Süleyman bin Abdülmelik, Ebu Hazım Seleme bin Dinar hazretlerine sordu:
- Bu halifelik meselesinde kurtuluş yolu nedir?
- Eğer dediğimi tatbik edersen kolaydır!
- O nedir?
- Ancak helal olan şeyleri al. Onları hakkı olan yerlere sarf et.
- Buna kimin gücü yeter?
- Allahü teâlânın seni tayin ettiği yere, tayin edilen kimsenin gücü yeter.
- Bana nasihat eder misin?
- Ey müminlerin emiri! Bu iş (sultanlık), sana ancak ölüm karşılığı verildi. Senden öncekiler de böyle idi. Ölüp, bu işten uzaklaştılar. Rabbinin emrettiklerini yapıp, yasak ettiklerinden uzaklaşma hususunda her zaman dikkatli ol. Ne infak etmişsen, o şey seni hayra veya şerre götürür. Sen dilediğini seç!

- Bir ihtiyacın varsa, söyle onu halledeyim.
- Ben ihtiyaçlarımı, senden daha kadir olana havale ettim. Beni neden men etti ise ona razı oldum. Allahü teâlâ, Zuhruf suresinin 32. âyet-i kerimesinde mealen; (Rabbinin rahmetini onlar mı bölüyorlar? Onların bu dünya hayatındaki geçim rızıklarını aralarında biz böldük) buyuruyor. Kim, Allahü teâlânın çok verdiğini azaltabilir veya az verdiğini çoğaltabilir? Buna kimin gücü yetebilir ki!
Bunları dinleyen Süleyman bin Abdülmelik çok ağladı.

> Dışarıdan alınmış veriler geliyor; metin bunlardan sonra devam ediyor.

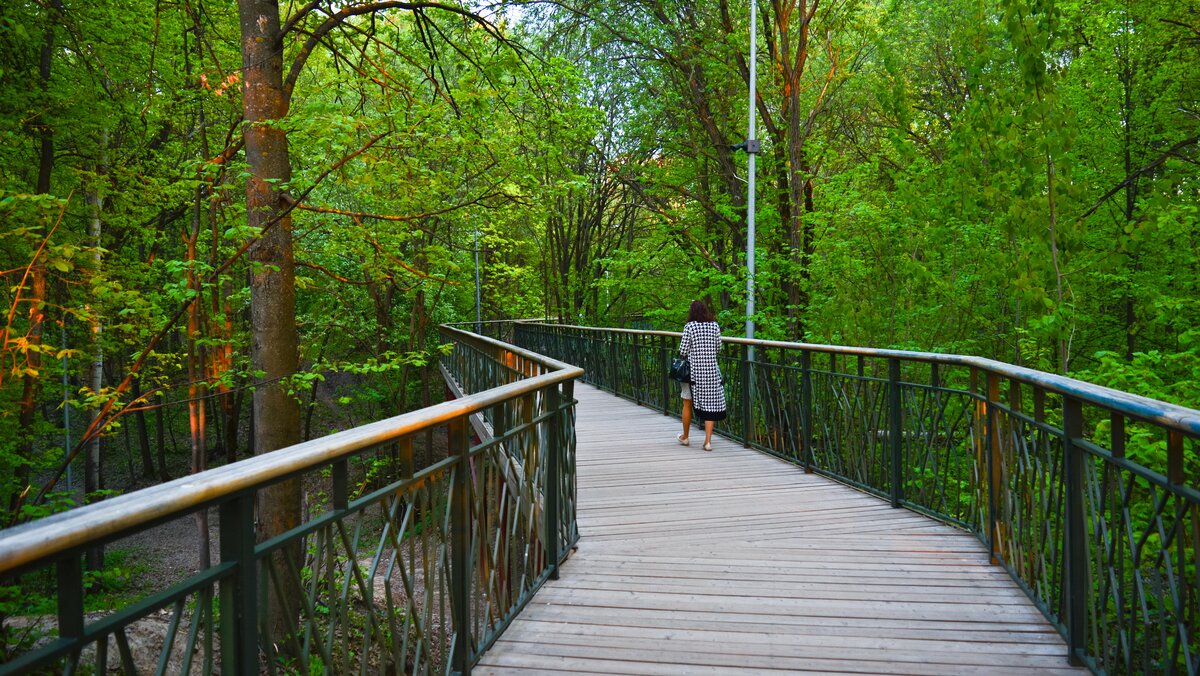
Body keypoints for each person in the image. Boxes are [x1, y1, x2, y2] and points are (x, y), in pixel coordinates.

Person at [676, 300, 726, 451]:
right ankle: (708, 442)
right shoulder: (714, 326)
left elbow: (683, 350)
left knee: (687, 402)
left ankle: (685, 437)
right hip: (711, 371)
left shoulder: (689, 327)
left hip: (693, 372)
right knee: (710, 404)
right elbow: (719, 348)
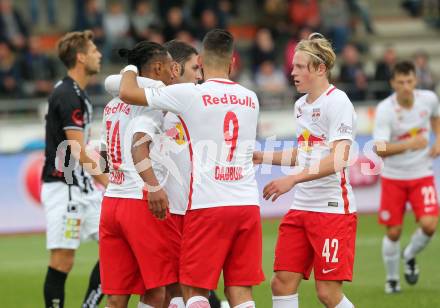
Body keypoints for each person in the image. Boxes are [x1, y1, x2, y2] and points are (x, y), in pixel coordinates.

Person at [119, 29, 264, 308]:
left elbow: (126, 91)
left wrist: (130, 64)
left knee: (193, 291)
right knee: (241, 293)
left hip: (207, 204)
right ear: (233, 62)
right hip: (247, 203)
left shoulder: (189, 95)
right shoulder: (251, 98)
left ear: (203, 61)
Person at [254, 33, 357, 308]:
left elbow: (339, 158)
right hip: (302, 207)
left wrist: (293, 179)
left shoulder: (338, 102)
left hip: (332, 209)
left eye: (300, 66)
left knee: (327, 293)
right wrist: (260, 156)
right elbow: (304, 154)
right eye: (293, 66)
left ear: (320, 69)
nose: (292, 72)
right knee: (281, 282)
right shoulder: (300, 106)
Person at [99, 41, 177, 308]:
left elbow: (103, 156)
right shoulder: (152, 101)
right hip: (140, 202)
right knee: (156, 291)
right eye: (169, 67)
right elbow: (138, 145)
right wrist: (153, 186)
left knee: (116, 296)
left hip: (112, 202)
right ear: (157, 68)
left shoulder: (112, 104)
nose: (172, 73)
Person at [41, 30, 108, 308]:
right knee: (62, 261)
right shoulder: (67, 94)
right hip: (63, 188)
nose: (99, 54)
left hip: (82, 187)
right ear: (81, 57)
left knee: (116, 249)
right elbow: (76, 150)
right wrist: (109, 180)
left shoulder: (77, 92)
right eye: (93, 50)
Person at [373, 60, 440, 294]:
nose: (405, 86)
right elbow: (379, 149)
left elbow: (435, 116)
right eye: (400, 82)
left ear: (415, 80)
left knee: (430, 225)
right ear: (392, 83)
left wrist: (438, 139)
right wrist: (411, 144)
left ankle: (409, 255)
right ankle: (392, 280)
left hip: (422, 173)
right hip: (394, 177)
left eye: (409, 81)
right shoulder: (385, 110)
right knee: (393, 232)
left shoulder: (428, 99)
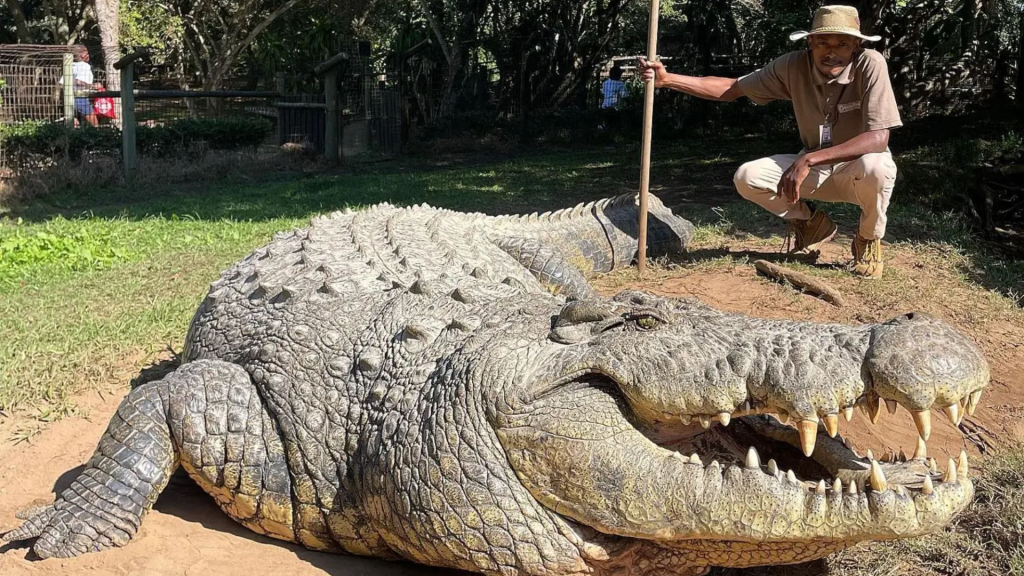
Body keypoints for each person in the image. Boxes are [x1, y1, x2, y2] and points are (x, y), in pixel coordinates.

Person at [639, 5, 902, 278]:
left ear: (856, 45)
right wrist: (668, 80)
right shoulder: (792, 66)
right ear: (810, 42)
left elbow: (878, 138)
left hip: (855, 169)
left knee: (878, 168)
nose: (832, 52)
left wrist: (809, 159)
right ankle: (809, 222)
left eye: (843, 43)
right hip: (813, 167)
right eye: (823, 42)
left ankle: (867, 240)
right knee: (747, 176)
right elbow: (731, 89)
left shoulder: (870, 63)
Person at [68, 45, 99, 128]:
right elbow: (78, 81)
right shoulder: (84, 66)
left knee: (75, 125)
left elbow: (62, 82)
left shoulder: (70, 66)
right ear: (82, 55)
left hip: (69, 98)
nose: (89, 55)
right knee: (94, 123)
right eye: (87, 53)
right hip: (80, 97)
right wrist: (92, 86)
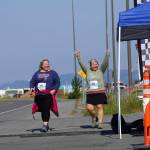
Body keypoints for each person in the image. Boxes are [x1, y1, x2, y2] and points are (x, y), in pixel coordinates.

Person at [75, 49, 109, 129]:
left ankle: (100, 123)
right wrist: (78, 56)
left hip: (100, 92)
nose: (95, 65)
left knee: (99, 106)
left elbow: (105, 63)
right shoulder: (87, 71)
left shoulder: (101, 70)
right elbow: (81, 64)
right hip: (90, 93)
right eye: (93, 64)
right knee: (89, 108)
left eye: (96, 63)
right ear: (90, 65)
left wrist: (107, 55)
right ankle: (94, 117)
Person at [30, 59, 60, 132]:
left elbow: (57, 82)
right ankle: (46, 123)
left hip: (48, 94)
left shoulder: (53, 73)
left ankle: (45, 125)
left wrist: (54, 90)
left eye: (48, 64)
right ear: (41, 65)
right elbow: (32, 82)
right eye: (45, 64)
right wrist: (32, 89)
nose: (47, 65)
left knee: (46, 108)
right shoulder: (37, 73)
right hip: (39, 95)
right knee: (43, 110)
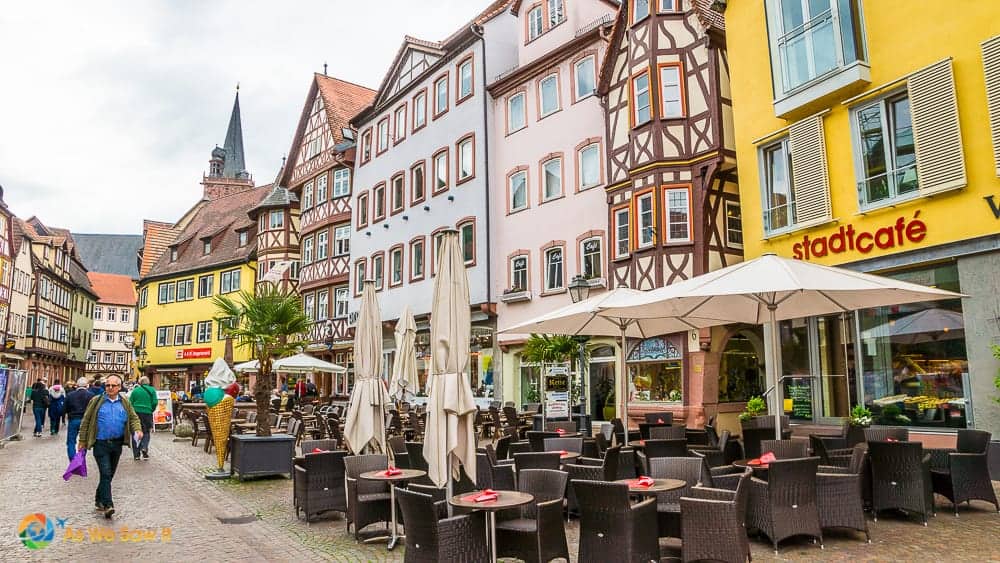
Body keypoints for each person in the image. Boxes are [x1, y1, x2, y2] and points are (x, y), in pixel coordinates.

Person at [77, 374, 142, 519]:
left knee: (109, 474)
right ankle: (108, 505)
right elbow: (86, 421)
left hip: (117, 443)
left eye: (113, 386)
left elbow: (133, 418)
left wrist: (137, 430)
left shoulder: (125, 402)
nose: (110, 388)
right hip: (100, 443)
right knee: (105, 473)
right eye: (108, 385)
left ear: (119, 387)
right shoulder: (96, 401)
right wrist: (82, 441)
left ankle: (99, 498)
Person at [128, 376, 157, 460]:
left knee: (135, 432)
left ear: (140, 382)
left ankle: (136, 455)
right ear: (148, 382)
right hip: (147, 412)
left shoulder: (135, 390)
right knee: (146, 431)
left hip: (136, 413)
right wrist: (151, 409)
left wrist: (132, 412)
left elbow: (130, 402)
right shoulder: (152, 390)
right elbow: (155, 402)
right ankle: (144, 447)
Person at [65, 377, 93, 461]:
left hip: (73, 419)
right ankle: (80, 460)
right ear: (86, 386)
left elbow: (65, 408)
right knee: (84, 440)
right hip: (86, 421)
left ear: (77, 385)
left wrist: (68, 414)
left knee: (71, 441)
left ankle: (73, 460)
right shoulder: (91, 396)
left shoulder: (70, 395)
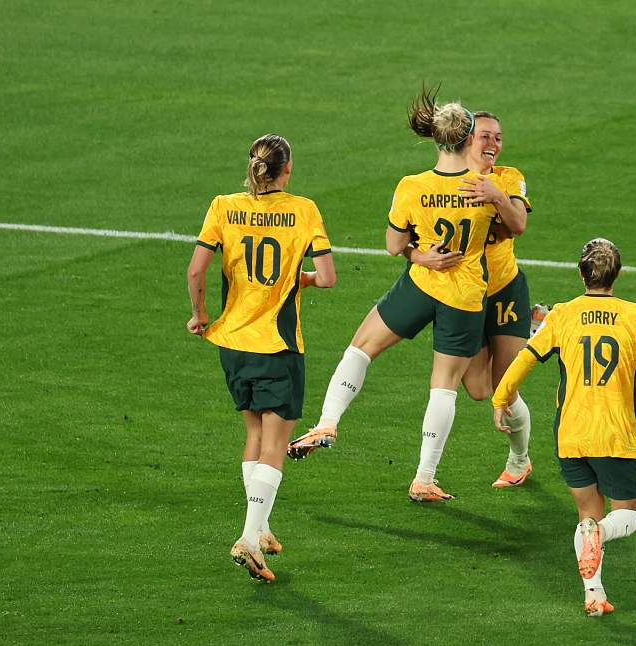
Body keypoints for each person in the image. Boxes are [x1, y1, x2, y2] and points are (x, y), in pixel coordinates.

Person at [288, 86, 521, 502]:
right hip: (464, 294)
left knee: (360, 349)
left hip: (420, 282)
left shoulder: (411, 186)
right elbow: (513, 228)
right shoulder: (484, 189)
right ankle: (423, 478)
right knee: (445, 386)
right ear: (468, 140)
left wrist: (420, 255)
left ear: (436, 138)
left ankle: (327, 420)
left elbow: (394, 245)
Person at [491, 238, 636, 616]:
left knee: (587, 514)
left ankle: (593, 595)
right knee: (633, 514)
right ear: (618, 275)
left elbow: (525, 358)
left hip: (570, 432)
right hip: (616, 434)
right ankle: (602, 535)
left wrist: (501, 399)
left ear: (581, 273)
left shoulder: (562, 315)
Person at [186, 134, 336, 582]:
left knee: (254, 432)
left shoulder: (222, 205)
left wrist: (199, 316)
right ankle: (249, 538)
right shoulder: (303, 209)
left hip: (231, 342)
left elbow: (196, 269)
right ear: (286, 170)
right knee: (276, 445)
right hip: (277, 345)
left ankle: (263, 527)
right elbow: (326, 278)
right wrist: (300, 280)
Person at [407, 111, 536, 488]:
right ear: (466, 140)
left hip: (505, 291)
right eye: (484, 136)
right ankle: (538, 328)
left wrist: (496, 195)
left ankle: (519, 459)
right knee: (480, 391)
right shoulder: (446, 184)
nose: (493, 144)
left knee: (506, 388)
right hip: (468, 298)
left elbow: (518, 226)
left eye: (498, 137)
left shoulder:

Sual: İdarecilerin, emirleri altında bulunanların verdikleri sıkıntılara sabredip katlanmaları mı, yoksa ceza vermeleri mi gerekir?
Cevap: Verilen sıkıntının, zararın ve işlenen suçun durumuna göre hareket edilir. İnsanlık sıfatları sebebi ile verilen sıkıntılar hakkında Eshab-ı kiramdan Enes bin Mâlik hazretleri buyuruyor ki:
“Resul aleyhisselamla birlikte gidiyorduk. Üzerinde bürd-i Necrânî yani Yemen kumaşından bir palto vardı. Arkadan bir köylü gelip yakasından öyle çekti ki, paltonun yakası mübarek boynunu çizdi, yeri kaldı. Resul aleyhisselam geriye döndü. Köylü zekat malından bir şey istedi. Resul aleyhisselam onun bu hâline güldü ve ona bir şey verilmesi için emir buyurdu.”

Tetimmet-ül mazher kitabında, bu hadise hatırlatılarak deniyor ki:
“Buradan anlaşılacağına göre, insanların başında bulunan kimsenin, Resul aleyhisselama uyarak bunların eziyet ve sıkıntılarına katlanması lazımdır. Zaten sıkıntıya katlanmak herkes için iyi bir huydur. Üstlerin katlanması ise daha güzel olur.”